GENERAL MCCAFFREY: Well, I think you should. You know, I think the President came into office committed, correctly, to decreasing the size of government. So he's working at that enormously hard with all his officials. And when they came into office they were told, and there was some argument for it, that you're not going to solve this problem in ONDCP. The way to go about it is to give the officer in charge of the responsibility Cabinet status and make the departments do it. So I think there it was a very sensible, rational decision at the time.

Now there's a viewpoint that we need a slightly larger management team. So I -- you know, the President has told me, he said, I'll give you the resources that you think are sensible. By the way, I've got to go down and consult with Congress now. I've got to go down and see the people that count in these issues -- Senator Hatch and Biden, our House leadership and appropriations -- and offer them my own views on what ought to be done and ask them for their support.

So I think that's the deal.

Q General, what will you use as empirical evidence of your success? Or if the war on drugs isn't a proper analogy, is cancer a better one, because it's something we're going to have to live with?

GENERAL MCCAFFREY: Well, I think -- you know, again, let me just underscore sort of a closing remark. I bring a great sense of optimism to this whole notion. I do not believe in any way that it is impossible to make a deliberate attempt to more coherently address these problems. And I think there ought to be a report card -- in fact, there is, in the law. I think we ought to be held accountable for achieving results. That means the damage done to our society by drug abuse; it means whether it's measured in terms of wrecked families or criminal violence or whatever. I think we ought to look at the propensity of youths to use drugs and see where the numbers go. We ought to be held accountable for our actions. And so let's follow the issue and see how we do on it.

Q Does that mean, sir, then, given current statistics that everything heretofore has been a failure?

GENERAL MCCAFFREY: Oh, no. I started off saying we're doing -- this is an unpopular message now -- we went from 1979, 22 million regular illegal drug users to around 12 million today. In the last three years cocaine use has dropped 30 percent. So there is some very good news in this equation.

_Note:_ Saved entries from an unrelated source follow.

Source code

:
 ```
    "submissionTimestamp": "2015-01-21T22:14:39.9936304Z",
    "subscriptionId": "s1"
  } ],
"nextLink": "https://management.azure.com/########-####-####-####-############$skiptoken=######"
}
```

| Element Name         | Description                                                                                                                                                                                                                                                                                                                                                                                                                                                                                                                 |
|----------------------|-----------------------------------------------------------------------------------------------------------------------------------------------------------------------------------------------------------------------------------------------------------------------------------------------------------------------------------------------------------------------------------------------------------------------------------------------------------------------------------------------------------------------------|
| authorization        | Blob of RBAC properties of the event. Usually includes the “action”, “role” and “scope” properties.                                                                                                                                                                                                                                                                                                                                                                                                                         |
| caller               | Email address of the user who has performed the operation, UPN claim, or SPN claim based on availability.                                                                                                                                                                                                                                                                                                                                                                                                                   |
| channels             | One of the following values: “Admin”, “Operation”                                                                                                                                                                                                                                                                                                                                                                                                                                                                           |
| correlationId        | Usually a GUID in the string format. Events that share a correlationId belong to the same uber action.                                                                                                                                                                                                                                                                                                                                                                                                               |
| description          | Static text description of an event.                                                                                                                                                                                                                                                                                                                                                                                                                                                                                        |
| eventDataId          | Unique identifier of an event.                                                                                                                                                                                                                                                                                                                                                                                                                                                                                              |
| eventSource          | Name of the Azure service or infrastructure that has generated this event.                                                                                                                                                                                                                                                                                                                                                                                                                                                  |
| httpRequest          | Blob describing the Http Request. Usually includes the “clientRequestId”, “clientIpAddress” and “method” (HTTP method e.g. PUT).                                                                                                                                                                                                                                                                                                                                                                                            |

Q But the violence is up, General.

GENERAL MCCAFFREY: Well, it depends on how you say it.

Q -- lives have worsened.

GENERAL MCCAFFREY: Look, let me just assert to you that violence in general is down. When you lock a million people up, when you spend $14 billion, you do get results. So what we do see is chronic addicts we haven't gotten at. And the violence that they engender we haven't gotten at. And now we're worried about our young people.

So, you're right, we've got problems, but by golly, a lot of the energy that's gone into this with President Reagan, Bush, and now President Clinton for the last three years has paid off. And so, again, my assertion is we can achieve even better results. And I'm going to work with these people in the government and Congress and the American people and see what we can do.

We welcome your participation. Mike, thanks for including me. Thank you.